Suivront Henri WALLON (1879-1962), Arnold GESELL (1880-1961) et notamment Lévy VYGOTSKY (1896-1934), lesquels insistent sur l’aspect social de l’acquisition de l’intelligence, un processus combiné entre développement organique et influence culturelle là où PIAGET insistait sur le caractère de « processus de maturation individuel » de l’intelligence.
Vygotsky nomme « zone de développement proximale » la distance entre le potentiel latent et les réalisations effectives d’un enfant. Trente-huit ans après avoir lui-même considéré qu’il avait bénéficié d’un bain culturel et familial particulièrement enrichissant, ce dernier auteur fait actuellement l’objet d’une redécouverte de son œuvre en Europe et aux U.S.A.
L’approche différentielle : initiée par le Britannique C. SPEARMAN (1863-1945), elle s’oppose à l’unicité de l’intelligence considérée uniquement sous l’angle scolaire et envisage différents types d’intelligence d’un usage complexe et délicat. Deux grands représentants actuels se partagent la scène :
Harvard GARDNER lance la théorie des Intelligences multiples, qu’il répartit en 7 catégories : linguistique; logico-mathématique; spatiale ; musicale; corporelle- kinesthésique ; interpersonnelle ; intrapersonnelle.
Le psychologue Robert J.STERNBERG (Uni. de Yale) propose la théorie triarchique de l’intelligence qui selon lui, se distingue des tests de Q.I., lesquels donnent une idée trop incomplète de l’intelligence. En effet, dit-il, « il ne faut pas confondre le niveau réel de l’intelligence avec les moyens de la mesurer ». Par ailleurs, ajoute-t-il, une personne peut avoir une habileté sans pour cela l’utiliser ; en outre les habiletés diffèrent de celles mesurées par les tests conventionnels. Le travail expérimental va donc au-delà des tests et envisage trois composantes de l’intelligence: La faculté d’analyse, de type scolaire, l’esprit de synthèse créative et synthétique, les capacités pratiques compréhensives et relationnelles. La théorie triarchique de l’intelligence comprend une partie « contextuelle » qui prend en compte le relativisme socioculturel à l’égard de « ce qui est considéré comme intelligent »(quels comportements?);une partie « expérientielle » qui met en relation l’intelligence avec l’expérience de l’individu (quand un comportement est-il intelligent ?);enfin une partie « componentielle » qui explique comment les comportements sont générés par les mécanismes mentaux qui les sous-tendent. Par ailleurs il existe des » métacomposantes » qui pilotent les composantes d’exécution et d’acquisition, lesquelles agissent sur les premières en retour.

━━━━━━━━

◆ TRAVAIL À FAIRE: Pouvez-vous recopier à l'identique, dans l'extrait sur les théories de l'intelligence, le passage qui va de « Suivront Henri WALLON » jusqu'à « et aux U.S.A. » inclus ?

◆ DONNÉES FOURNIES:

━━━━━━━━

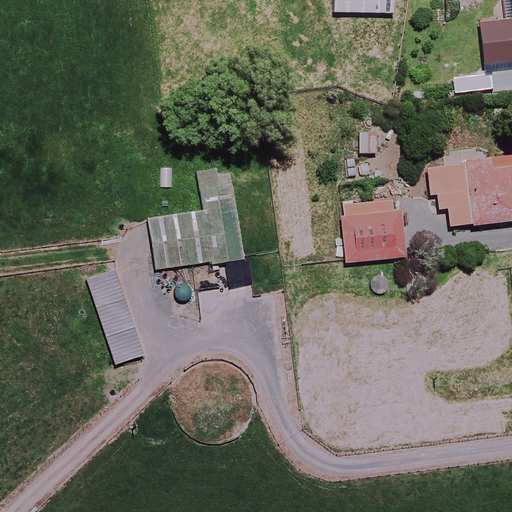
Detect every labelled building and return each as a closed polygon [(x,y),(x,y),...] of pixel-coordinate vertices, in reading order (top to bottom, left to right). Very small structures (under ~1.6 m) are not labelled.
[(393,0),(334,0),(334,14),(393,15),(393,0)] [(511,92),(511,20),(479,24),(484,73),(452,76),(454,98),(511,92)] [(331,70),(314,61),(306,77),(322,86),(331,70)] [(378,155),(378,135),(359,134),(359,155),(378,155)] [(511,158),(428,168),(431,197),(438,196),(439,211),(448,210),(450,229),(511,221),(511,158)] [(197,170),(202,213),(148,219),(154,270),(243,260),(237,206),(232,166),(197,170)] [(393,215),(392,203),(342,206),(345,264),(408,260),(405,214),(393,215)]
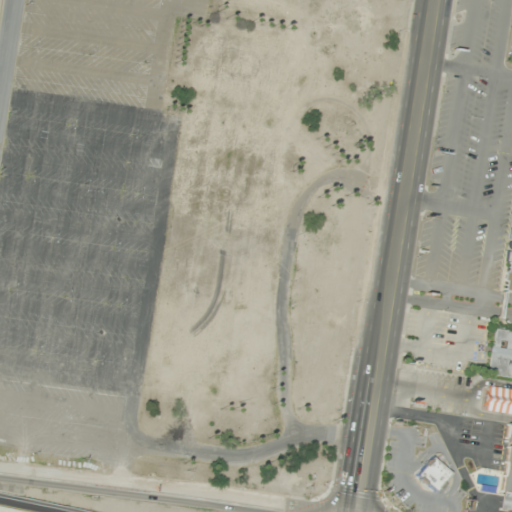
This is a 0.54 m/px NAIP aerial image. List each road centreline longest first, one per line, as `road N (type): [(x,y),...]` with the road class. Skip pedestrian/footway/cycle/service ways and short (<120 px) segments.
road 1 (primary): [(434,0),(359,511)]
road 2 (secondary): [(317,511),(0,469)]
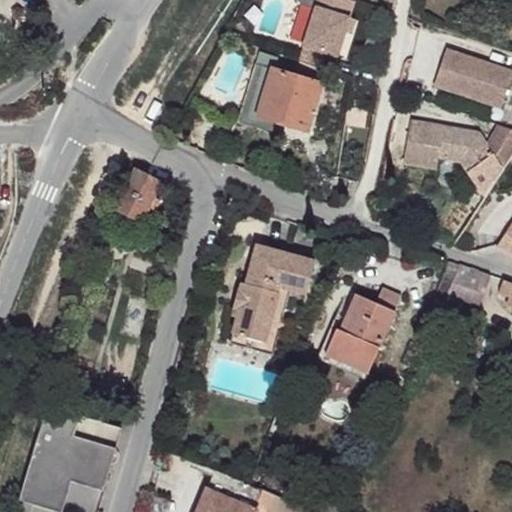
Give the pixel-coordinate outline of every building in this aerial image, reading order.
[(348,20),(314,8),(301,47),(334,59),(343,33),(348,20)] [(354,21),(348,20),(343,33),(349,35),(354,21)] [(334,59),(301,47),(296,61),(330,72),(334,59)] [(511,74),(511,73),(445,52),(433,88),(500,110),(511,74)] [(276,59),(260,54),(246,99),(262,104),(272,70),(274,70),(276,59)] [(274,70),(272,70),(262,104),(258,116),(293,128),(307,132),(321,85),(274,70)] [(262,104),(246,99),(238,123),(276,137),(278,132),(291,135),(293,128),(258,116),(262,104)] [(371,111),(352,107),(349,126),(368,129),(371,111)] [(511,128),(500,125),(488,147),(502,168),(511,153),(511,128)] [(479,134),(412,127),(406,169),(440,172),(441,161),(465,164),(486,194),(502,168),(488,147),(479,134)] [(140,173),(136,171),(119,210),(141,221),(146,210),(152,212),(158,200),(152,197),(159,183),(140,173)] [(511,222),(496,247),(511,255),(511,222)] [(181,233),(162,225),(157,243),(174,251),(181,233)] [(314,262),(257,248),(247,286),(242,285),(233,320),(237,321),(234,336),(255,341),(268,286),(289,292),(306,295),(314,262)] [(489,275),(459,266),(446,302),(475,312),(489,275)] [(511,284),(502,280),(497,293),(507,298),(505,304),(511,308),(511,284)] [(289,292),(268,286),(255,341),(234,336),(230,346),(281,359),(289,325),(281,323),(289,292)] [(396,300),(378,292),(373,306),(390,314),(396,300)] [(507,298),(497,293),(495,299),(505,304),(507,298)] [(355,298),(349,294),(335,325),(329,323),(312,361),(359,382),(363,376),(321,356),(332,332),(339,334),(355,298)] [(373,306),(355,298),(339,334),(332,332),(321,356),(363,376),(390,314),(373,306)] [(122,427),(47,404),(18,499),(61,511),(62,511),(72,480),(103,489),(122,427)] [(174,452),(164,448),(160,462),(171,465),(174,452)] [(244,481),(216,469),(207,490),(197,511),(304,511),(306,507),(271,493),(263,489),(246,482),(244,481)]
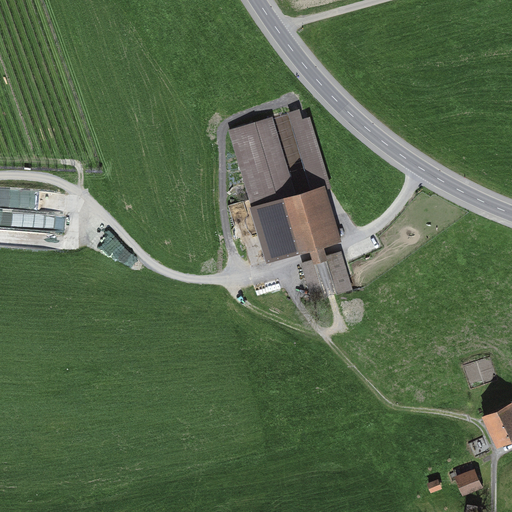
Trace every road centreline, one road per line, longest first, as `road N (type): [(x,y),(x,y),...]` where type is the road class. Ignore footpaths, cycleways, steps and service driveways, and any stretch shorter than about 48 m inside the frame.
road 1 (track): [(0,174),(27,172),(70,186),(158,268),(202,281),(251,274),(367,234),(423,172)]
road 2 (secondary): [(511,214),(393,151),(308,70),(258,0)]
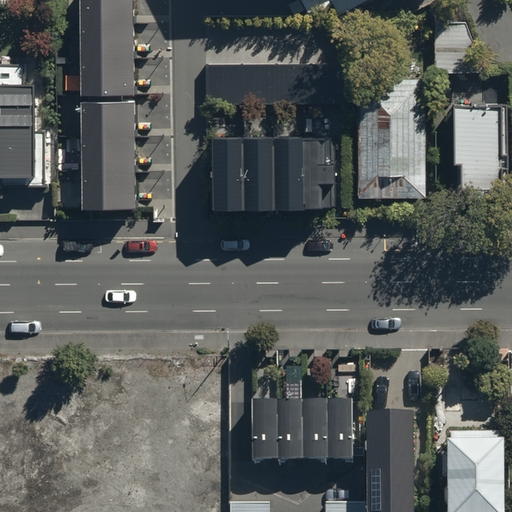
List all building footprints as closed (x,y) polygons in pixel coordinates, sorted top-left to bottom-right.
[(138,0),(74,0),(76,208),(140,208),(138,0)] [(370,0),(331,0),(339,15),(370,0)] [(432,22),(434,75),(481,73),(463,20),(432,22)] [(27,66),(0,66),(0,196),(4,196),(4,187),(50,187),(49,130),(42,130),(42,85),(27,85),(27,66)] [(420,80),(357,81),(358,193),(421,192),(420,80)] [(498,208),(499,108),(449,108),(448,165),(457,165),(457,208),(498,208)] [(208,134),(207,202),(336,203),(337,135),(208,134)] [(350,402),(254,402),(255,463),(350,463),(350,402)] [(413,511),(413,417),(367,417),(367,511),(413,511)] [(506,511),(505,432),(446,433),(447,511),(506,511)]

━━━━━━━━

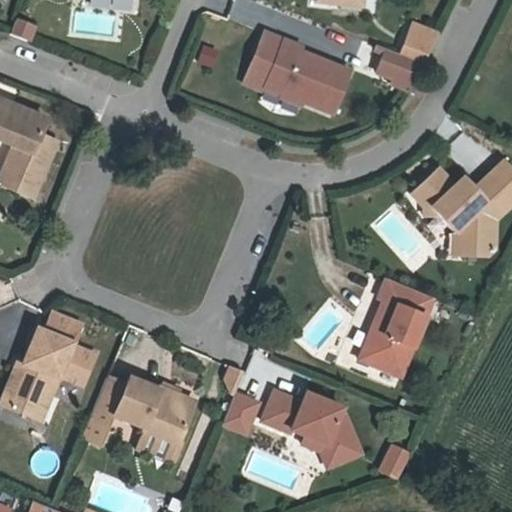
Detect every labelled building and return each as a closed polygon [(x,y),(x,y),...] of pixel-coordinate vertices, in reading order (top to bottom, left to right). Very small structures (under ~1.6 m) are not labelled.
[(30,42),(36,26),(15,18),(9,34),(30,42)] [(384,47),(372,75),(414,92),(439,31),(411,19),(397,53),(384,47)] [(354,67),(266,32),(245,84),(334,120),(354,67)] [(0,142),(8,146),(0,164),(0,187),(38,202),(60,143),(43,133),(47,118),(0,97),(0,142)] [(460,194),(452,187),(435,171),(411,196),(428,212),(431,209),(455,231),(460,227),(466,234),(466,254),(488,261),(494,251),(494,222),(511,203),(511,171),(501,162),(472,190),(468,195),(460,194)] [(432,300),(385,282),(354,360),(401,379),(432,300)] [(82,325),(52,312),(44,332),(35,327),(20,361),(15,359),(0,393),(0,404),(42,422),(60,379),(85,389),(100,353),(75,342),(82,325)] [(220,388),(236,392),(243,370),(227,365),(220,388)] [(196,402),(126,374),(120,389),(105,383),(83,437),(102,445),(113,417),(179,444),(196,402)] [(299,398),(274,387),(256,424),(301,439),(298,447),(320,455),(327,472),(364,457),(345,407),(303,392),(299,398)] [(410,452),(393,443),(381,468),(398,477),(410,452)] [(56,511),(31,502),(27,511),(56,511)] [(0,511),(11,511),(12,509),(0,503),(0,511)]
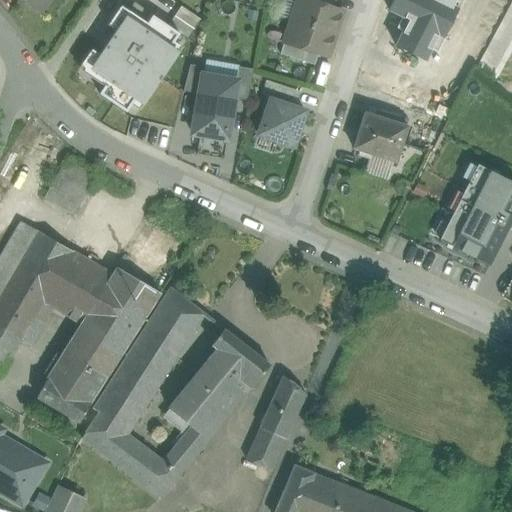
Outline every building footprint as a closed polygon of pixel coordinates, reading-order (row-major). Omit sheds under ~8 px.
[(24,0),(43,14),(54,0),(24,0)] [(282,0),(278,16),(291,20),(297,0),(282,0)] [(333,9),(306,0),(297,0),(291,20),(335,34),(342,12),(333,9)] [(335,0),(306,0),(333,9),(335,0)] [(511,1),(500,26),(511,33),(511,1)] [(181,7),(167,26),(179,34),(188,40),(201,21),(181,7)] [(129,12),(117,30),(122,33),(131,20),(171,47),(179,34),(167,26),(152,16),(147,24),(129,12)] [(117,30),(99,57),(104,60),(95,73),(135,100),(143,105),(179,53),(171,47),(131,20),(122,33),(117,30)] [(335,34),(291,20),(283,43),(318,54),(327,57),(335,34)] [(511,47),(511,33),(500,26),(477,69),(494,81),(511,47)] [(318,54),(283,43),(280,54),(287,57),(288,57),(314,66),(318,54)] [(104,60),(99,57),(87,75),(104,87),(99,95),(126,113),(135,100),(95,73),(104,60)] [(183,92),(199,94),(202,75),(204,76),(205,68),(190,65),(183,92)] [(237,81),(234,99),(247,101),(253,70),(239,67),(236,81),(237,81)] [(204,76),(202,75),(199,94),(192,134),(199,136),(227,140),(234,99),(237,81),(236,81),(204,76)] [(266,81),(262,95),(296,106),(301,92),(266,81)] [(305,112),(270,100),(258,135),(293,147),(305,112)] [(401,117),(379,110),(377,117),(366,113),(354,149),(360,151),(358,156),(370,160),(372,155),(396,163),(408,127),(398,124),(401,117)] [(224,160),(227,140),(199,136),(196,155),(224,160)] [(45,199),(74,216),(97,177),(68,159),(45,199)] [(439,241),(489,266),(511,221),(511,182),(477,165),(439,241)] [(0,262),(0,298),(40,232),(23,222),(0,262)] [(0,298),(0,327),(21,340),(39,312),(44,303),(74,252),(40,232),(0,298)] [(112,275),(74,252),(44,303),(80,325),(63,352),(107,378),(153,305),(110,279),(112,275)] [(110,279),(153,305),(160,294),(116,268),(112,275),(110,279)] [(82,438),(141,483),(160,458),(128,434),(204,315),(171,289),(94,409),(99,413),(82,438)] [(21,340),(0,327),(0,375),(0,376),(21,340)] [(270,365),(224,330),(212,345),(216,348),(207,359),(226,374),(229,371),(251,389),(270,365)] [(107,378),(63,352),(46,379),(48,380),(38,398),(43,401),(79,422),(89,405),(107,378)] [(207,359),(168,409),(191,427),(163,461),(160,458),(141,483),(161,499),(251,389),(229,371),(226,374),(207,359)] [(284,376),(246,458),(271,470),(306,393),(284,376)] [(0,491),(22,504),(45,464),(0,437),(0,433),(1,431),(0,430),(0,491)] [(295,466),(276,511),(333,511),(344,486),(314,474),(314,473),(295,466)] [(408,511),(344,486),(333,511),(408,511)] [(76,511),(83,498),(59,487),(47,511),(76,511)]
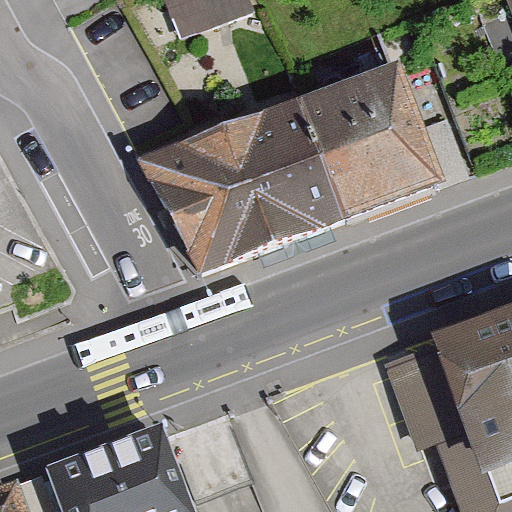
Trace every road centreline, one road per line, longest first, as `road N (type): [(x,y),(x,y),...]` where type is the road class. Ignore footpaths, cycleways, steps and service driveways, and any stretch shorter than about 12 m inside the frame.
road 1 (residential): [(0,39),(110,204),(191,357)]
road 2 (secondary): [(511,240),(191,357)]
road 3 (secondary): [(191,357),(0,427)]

━━━━━━━━

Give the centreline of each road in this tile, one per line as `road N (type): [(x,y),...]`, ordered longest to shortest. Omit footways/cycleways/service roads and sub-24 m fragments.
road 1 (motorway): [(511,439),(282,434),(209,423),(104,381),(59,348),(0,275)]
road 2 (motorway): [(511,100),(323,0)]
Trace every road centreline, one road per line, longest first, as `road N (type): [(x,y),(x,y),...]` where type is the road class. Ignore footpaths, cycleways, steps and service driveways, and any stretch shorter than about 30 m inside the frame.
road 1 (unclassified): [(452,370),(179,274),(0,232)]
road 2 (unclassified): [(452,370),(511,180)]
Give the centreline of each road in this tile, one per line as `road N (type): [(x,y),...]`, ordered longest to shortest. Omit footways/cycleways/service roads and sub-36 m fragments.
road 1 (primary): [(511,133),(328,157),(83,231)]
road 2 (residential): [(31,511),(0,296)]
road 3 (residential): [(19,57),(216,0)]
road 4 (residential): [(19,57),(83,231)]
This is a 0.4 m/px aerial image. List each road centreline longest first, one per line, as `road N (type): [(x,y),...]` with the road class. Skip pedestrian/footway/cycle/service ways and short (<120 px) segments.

━━━━━━━━

◆ RÉSULTAT ATTENDU:
Suivront Henri WALLON (1879-1962), Arnold GESELL (1880-1961) et notamment Lévy VYGOTSKY (1896-1934), lesquels insistent sur l’aspect social de l’acquisition de l’intelligence, un processus combiné entre développement organique et influence culturelle là où PIAGET insistait sur le caractère de « processus de maturation individuel » de l’intelligence.
Vygotsky nomme « zone de développement proximale » la distance entre le potentiel latent et les réalisations effectives d’un enfant. Trente-huit ans après avoir lui-même considéré qu’il avait bénéficié d’un bain culturel et familial particulièrement enrichissant, ce dernier auteur fait actuellement l’objet d’une redécouverte de son œuvre en Europe et aux U.S.A.